Anna war immer stolz darauf gewesen, dass ihr Mann dieses Amt bekleidete. Es verlieh ihm in der Gemeinde Ansehen und Respekt. Jetzt, nachdem er die Taufe empfangen hatte, trat Ueli als Richter zurück. Gegenüber dem Landvogt begründete er den Schritt damit, dass ihm die Arbeit auf dem Hof über den Kopf wachse. Tatsächlich aber verbot ihm sein neuer Glaube, die Übernahme eines öffentlichen Amtes ebenso wie den Treueeid auf die Obrigkeit und den Kriegsdienst. Das war nicht ungefährlich, denn die Behörden hatten bereits 1671 ein Mandat erlassen, wonach sich die Bevölkerung alle sechs Jahre auf Schloss Trachselwald zum Huldigungseid zu versammeln hatte. Wer nicht kam, machte sich des Anabaptismus verdächtig. Und nicht genug damit: Die Gnädigen Herren von Bern verlangten auch, dass man zum Kirchenbesuch ein Schwert trug, eine Forderung, die Täufer mit ihrem Gewissen nicht vereinbaren konnten. Ueli blieb dem Treueschwur fern und nahm auch das Schwert nicht mit, wenn er, was selten genug vorkam, zur Predigt ging. Immerhin liess er es geschehen, dass seine Frau, auch wenn er es für sinnlos hielt, die Kinder in die Kirche zur Taufe trug.

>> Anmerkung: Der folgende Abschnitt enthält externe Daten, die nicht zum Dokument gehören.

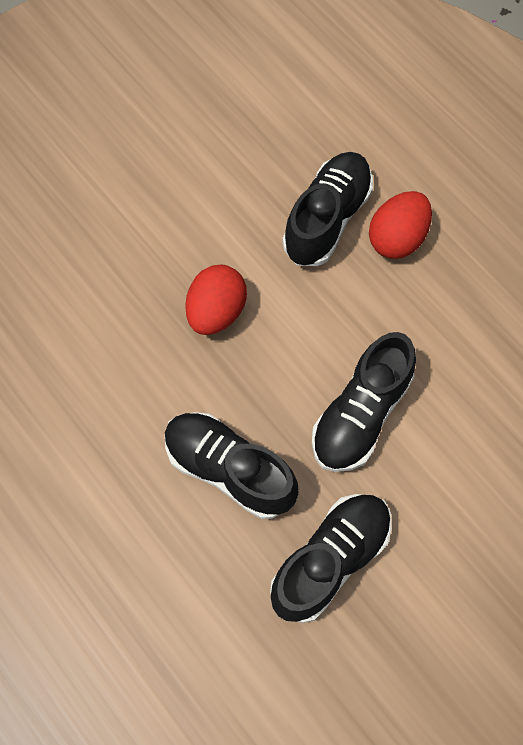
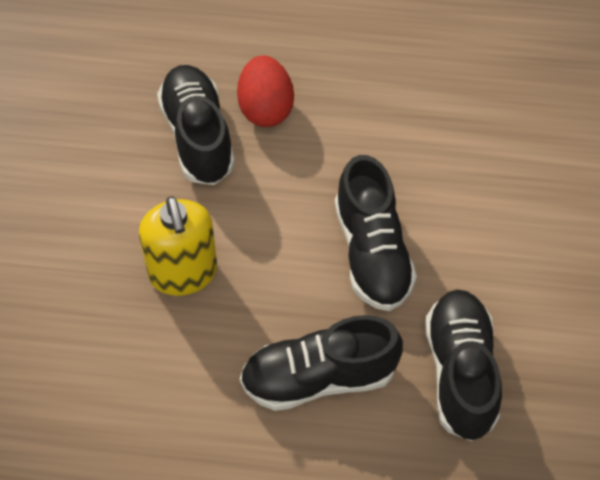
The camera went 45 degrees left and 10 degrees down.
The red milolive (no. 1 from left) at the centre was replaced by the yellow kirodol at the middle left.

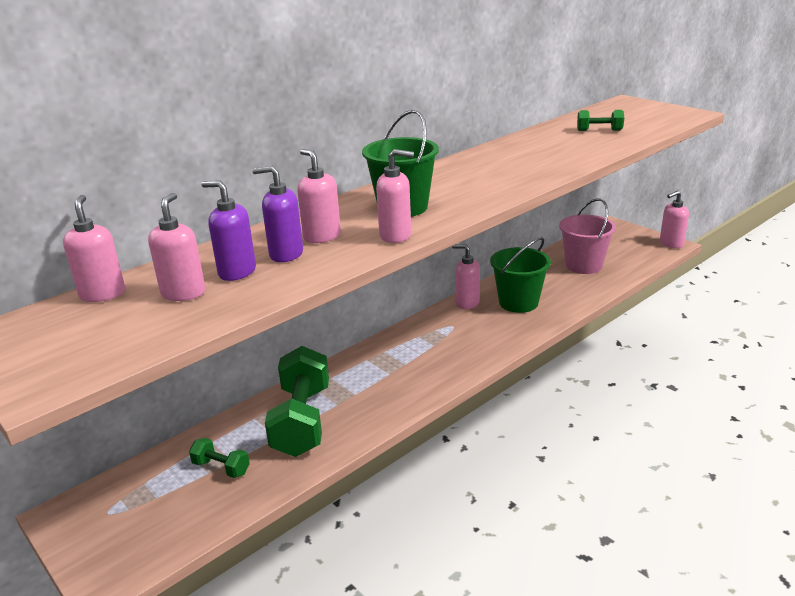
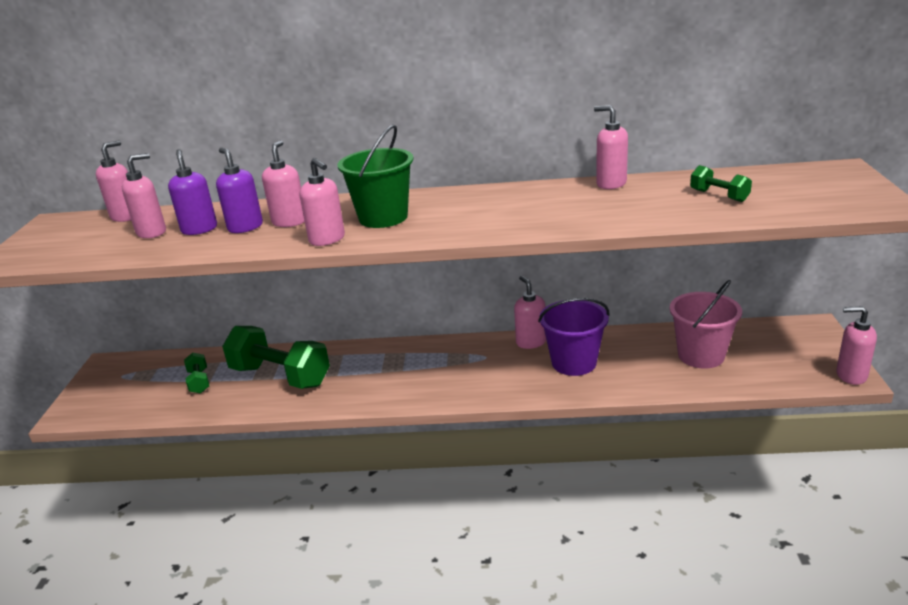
The camera went 45 degrees right and 0 degrees up.
The pink kirodol (no. 6 from left) at the top right appeared.
The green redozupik (no. 2 from left) at the centre became the purple redozupik at the centre.
The green dirovik (no. 2 from left) at the bottom centre turned 75 degrees clockwise.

Anna machte ihrem Mann Vorhaltungen. Er bringe sich mit seinem Verhalten um Kopf und Kragen und sie und die Kinder ins Unglück. Er schaute sie lange an. Schliesslich meinte er, man müsse Gott mehr gehorchen als den Menschen. Sie könne das selber in der Apostelgeschichte nachlesen. Im Übrigen glaube er nicht, dass jemand ihn, den reichen und angesehenen Grossbauern, für einen Ketzer halte.